Fragmento para leer:
Como la experiencia del campo comenzó a dar resultados y el Gobierno no les daba más tierras fiscales, comenzaron a construir el segundo pueblo junto al mismo basural, “Andranalitra”, y más tarde, un poco más arriba, sobre una colina, “Manantenasoa”. Tierra, trabajo de la gente involucrada y ayuda externa para las obras. Hoy, son cinco pueblos que albergan cerca de 30.000 habitantes permanentes y el ya mencionado “Centro de Acogida”, en el que se da ayuda temporal a los desnutridos, enfermos y afligidos. Asimismo, hay escuelas, un Liceo y están por fundar una Universidad. Tienen dos cementerios, un estadio polideportivo y un gimnasio gigante, con cabida para más de 10.000 personas, donde suele celebrarse la misa dominical. Además está la cantera, los talleres donde se reparan autos, se fabrican bancos o se produce mantelería y cestería. Por último, los dispensarios y el hospital.
Pero volvamos a las tres grandes banderas: educación, trabajo y disciplina. Una de las primeras premisas fue la obligación de educar a los hijos, sacarlos del basural y de andar mendigando en la capital. Después, el trabajo, también obligatorio para aquellos que pudieran hacerlo, sea dentro o fuera de la Asociación. Porque dentro de la Asociación se necesitan obreros y prestadores de todos los servicios, pero se les da libertad de buscar afuera también trabajo. Y la cantera, sirve de paliativo útil ante la necesidad, ya que por el momento no se agota. Con la piedra se hacen cimientos y calles, pero también se vende al mercado. Por último, la disciplina, cumplir con ciertas reglas básicas para ser miembro de la Asociación, caso contrario se los puede expulsar. Veinte reglas que se agregan a las del código civil (no robar, no matar, no traficar, etc…). Son normas éticas y morales para asegurar la sana convivencia comunitaria. Por último, los miembros, tienen acceso a la vivienda permanente, luego de ciertos años de prueba y pagando un módico precio por la misma.

Entradas de datos
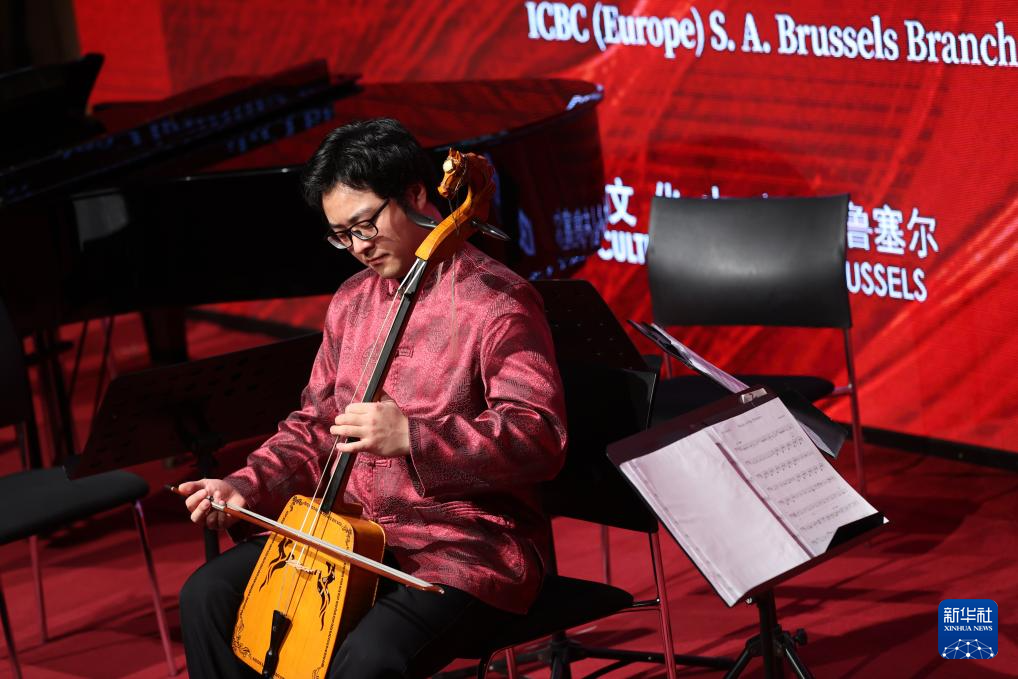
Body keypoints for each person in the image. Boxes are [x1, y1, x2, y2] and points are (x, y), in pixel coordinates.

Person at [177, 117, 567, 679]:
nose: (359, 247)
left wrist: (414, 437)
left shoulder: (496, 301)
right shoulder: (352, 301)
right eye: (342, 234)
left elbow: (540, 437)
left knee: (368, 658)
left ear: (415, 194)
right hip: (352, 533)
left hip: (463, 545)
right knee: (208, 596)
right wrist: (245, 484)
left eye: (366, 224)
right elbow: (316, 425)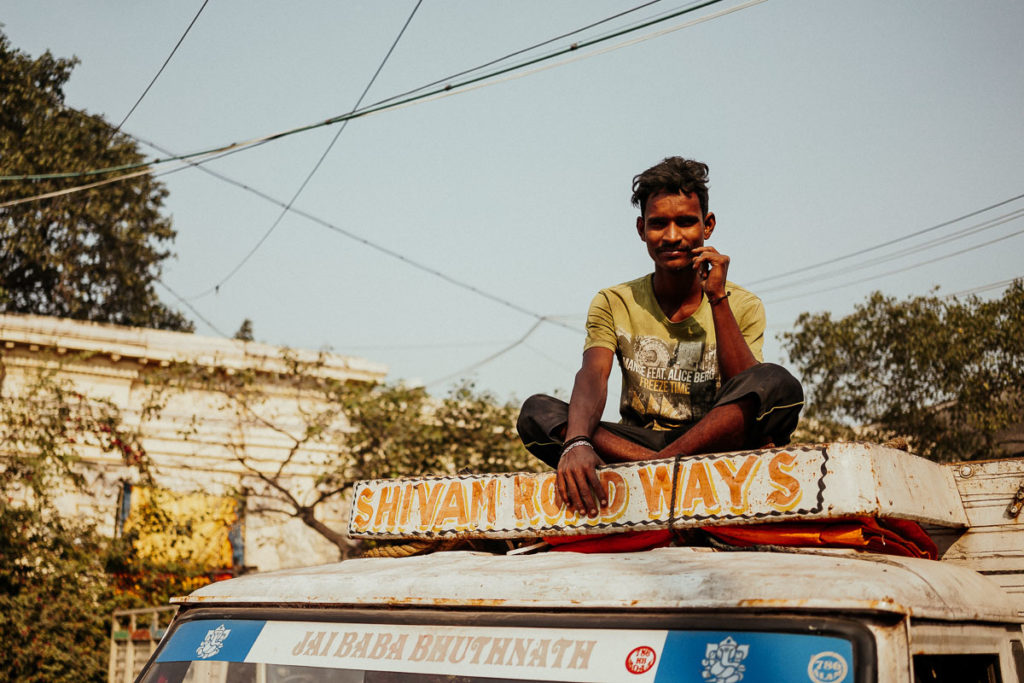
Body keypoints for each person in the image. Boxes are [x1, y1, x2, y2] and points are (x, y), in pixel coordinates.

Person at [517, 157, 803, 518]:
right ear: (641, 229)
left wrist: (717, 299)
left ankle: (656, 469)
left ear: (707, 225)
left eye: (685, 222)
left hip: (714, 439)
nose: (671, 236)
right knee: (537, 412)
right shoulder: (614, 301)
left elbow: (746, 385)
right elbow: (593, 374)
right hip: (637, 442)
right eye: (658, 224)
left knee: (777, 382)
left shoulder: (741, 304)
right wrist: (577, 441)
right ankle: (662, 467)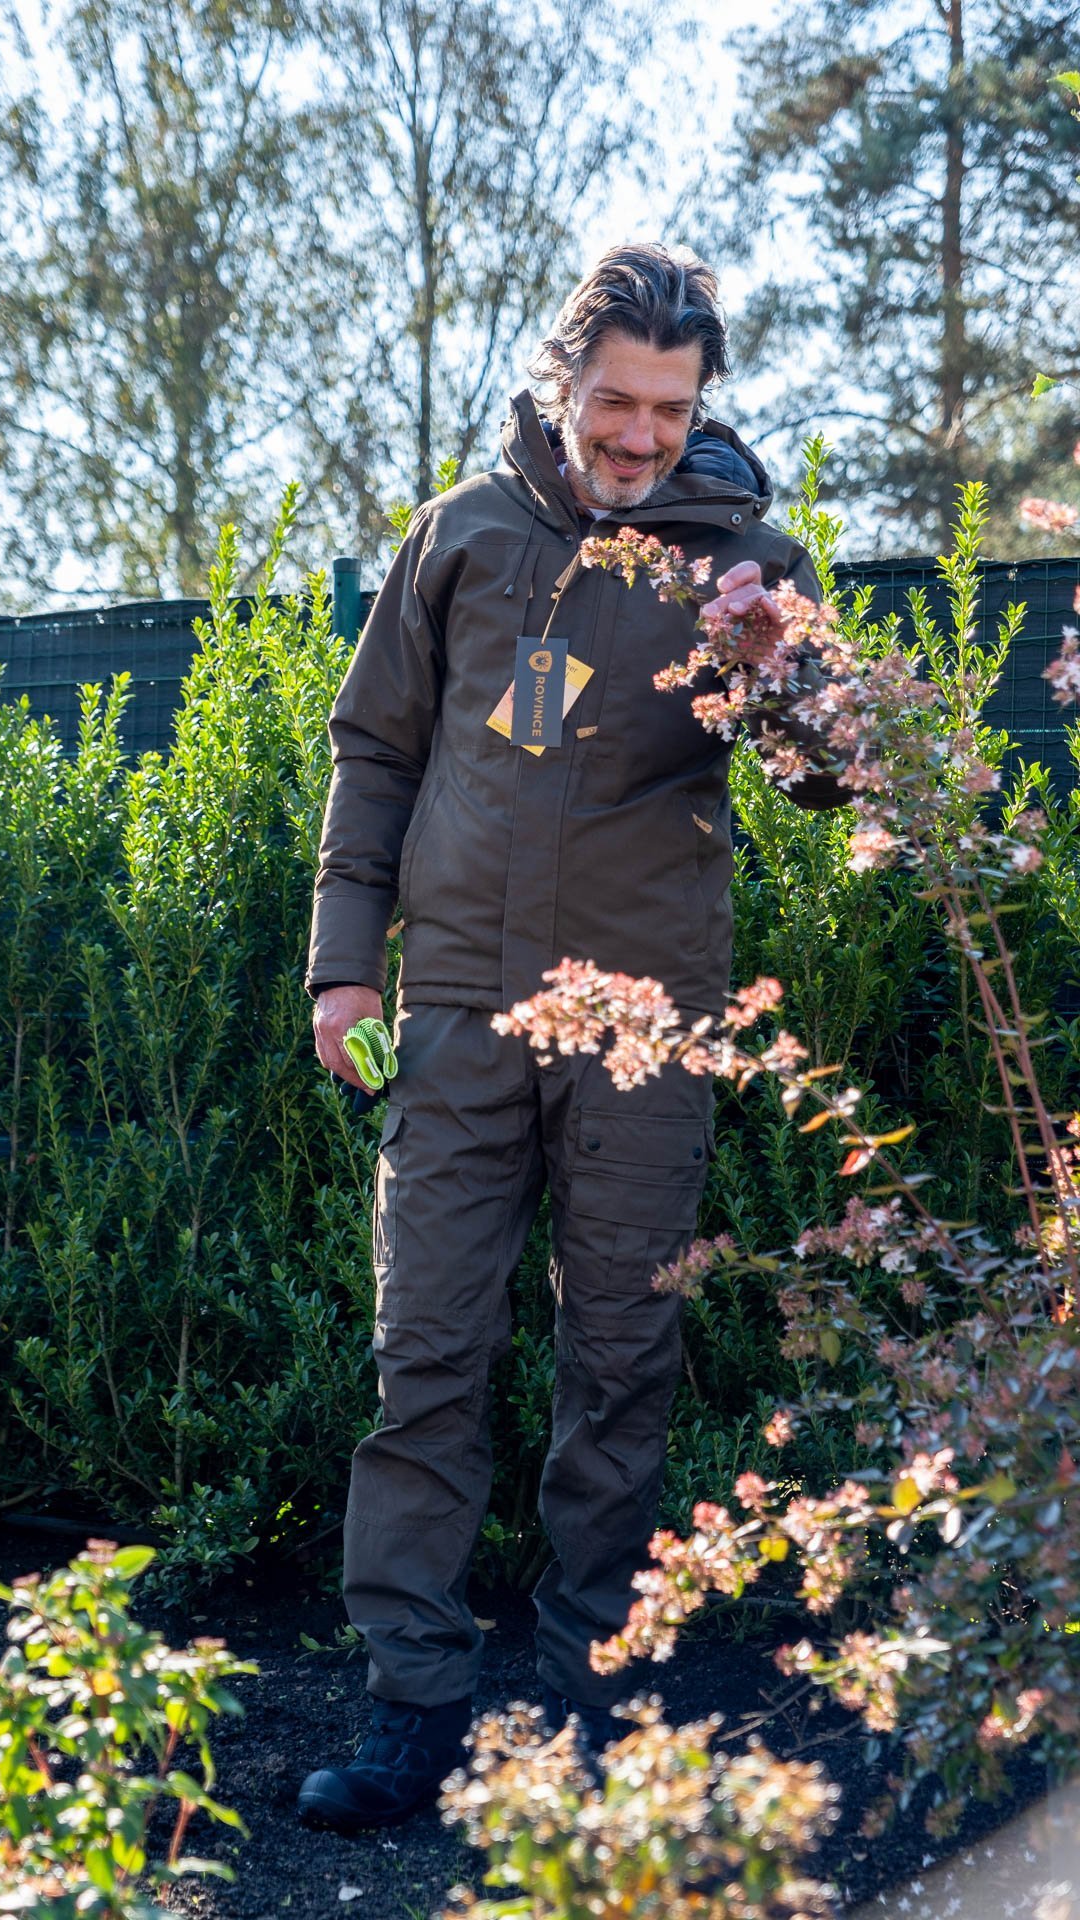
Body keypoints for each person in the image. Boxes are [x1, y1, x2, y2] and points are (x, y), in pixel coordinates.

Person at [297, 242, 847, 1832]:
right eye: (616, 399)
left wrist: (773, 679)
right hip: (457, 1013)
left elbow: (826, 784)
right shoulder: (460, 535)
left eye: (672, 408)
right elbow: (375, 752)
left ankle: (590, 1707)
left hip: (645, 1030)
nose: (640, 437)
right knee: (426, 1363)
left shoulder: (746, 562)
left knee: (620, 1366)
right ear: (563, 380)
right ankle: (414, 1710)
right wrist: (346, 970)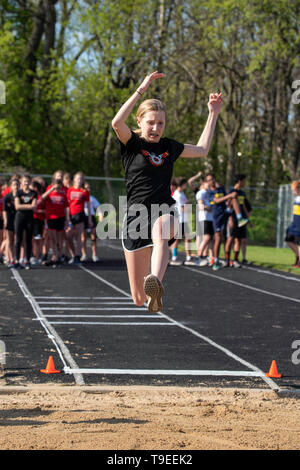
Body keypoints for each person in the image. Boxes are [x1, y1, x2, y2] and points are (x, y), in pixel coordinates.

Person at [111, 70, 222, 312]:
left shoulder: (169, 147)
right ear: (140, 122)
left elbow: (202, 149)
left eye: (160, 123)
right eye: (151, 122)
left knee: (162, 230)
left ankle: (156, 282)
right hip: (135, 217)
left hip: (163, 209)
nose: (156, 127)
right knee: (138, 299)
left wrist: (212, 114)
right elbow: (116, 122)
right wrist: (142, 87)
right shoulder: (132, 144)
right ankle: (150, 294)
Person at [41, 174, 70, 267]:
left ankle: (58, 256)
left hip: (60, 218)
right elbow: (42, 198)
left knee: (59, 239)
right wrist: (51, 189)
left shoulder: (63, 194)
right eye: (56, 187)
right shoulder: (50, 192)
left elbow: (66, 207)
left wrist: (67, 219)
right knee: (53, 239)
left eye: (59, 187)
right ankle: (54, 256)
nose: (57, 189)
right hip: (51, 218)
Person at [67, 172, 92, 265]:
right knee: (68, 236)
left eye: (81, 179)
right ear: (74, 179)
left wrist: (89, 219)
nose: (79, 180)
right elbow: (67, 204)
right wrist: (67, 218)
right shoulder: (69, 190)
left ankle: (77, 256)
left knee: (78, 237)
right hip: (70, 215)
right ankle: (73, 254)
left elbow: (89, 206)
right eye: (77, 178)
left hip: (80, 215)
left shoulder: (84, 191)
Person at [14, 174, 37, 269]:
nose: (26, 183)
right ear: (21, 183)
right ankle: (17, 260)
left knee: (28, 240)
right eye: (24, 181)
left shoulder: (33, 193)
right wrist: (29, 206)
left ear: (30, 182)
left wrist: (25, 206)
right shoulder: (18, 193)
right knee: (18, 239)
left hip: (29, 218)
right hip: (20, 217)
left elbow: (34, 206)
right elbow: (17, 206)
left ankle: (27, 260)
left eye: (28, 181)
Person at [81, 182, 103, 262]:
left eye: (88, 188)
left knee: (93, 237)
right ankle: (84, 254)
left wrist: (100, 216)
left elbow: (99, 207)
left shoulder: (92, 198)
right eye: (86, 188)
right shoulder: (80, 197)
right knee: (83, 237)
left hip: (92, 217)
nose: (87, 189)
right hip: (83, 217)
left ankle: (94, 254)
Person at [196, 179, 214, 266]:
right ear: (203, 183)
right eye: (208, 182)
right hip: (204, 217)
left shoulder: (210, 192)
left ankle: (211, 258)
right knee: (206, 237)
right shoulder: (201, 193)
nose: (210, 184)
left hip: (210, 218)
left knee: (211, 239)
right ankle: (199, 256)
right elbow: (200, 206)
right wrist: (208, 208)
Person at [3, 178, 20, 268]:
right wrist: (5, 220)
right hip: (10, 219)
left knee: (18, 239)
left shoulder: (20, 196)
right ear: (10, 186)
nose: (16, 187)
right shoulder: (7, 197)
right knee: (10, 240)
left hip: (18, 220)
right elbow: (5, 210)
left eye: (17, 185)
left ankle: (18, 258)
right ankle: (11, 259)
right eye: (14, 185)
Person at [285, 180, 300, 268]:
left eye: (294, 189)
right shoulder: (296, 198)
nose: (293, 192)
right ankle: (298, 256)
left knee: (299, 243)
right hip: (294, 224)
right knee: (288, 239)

Ejercicios propuestos:
A. Responde con datos del fragmento sobre la Asociación:
(i) ¿Cuántos habitantes permanentes albergan hoy los cinco pueblos?
(ii) ¿A quiénes da ayuda temporal el "Centro de Acogida"?
(iii) ¿Cuántas reglas se agregan a las del código civil?
B. Prolonga el fragmento sobre la Asociación a partir de su última oración.

Respuestas:
A.
(i) Cerca de 30.000.
(ii) A los desnutridos, enfermos y afligidos.
(iii) Veinte.

B.
Después, me queda decir algo sobre las otras tres banderas del padre Opeka: perdonar, olvidar y continuar. Banderas sobre las que hemos conversado un poco más durante su reciente visita en julio de 2018 a la Argentina, tanto a solas, como con altos funcionarios del Gobierno, entre ellos, el Presidente de la República. Es que para llevar a cabo una obra de este tipo, según Pedro, todos los días hay que estar perdonando y olvidando, lo que nos hacen, aun los más cercanos colaboradores, para poder continuar adelante con una lucha que nunca termina. Porque tanto en Argentina como en Madagascar, siempre habrá gente golpeando la puerta en busca de ayuda.
Una vez, hace muchos años, durante una conferencia le pregunté al padre Opeka: ¿cómo se sale de la pobreza? Y me respondió que no hay una fórmula exacta, por más que decenas de expertos han ido a Madagascar a darle consejos. “Se sale con el corazón, con esfuerzo, con esperanza, desarrollando los talentos que Dios nos ha dado…porque si no, al hombre que no crea, que no trabaja sus talentos, le falta algo y no puede ser totalmente persona”. En una palabra, sólo el trabajo dignifica y nos hace personas.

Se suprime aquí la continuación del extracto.